WORK TO BE COMPLETED: Please transcribe exactly, and only, the lines of the data below between the line holding "vfov_deg: 25.3" and the line holding "exposure_s: 1/50", inclusive.

[Stored dataset items]
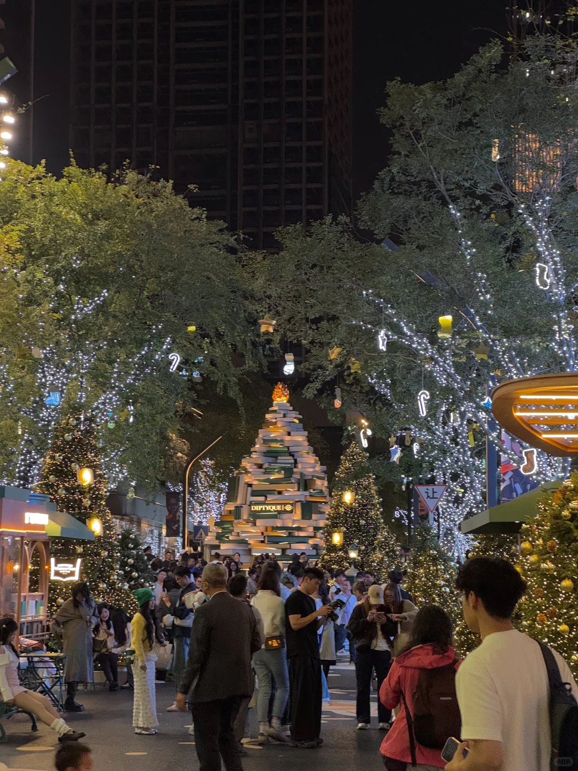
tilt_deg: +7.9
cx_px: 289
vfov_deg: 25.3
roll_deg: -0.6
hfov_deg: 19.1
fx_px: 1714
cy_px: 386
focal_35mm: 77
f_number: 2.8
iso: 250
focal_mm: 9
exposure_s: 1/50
---
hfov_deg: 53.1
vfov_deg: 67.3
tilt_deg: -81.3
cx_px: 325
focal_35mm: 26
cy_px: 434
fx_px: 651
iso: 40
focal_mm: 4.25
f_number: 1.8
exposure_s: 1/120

SOLUTION FOR THIS TASK:
vfov_deg: 25.3
roll_deg: -0.6
hfov_deg: 19.1
fx_px: 1714
cy_px: 386
focal_35mm: 77
f_number: 2.8
iso: 250
focal_mm: 9
exposure_s: 1/50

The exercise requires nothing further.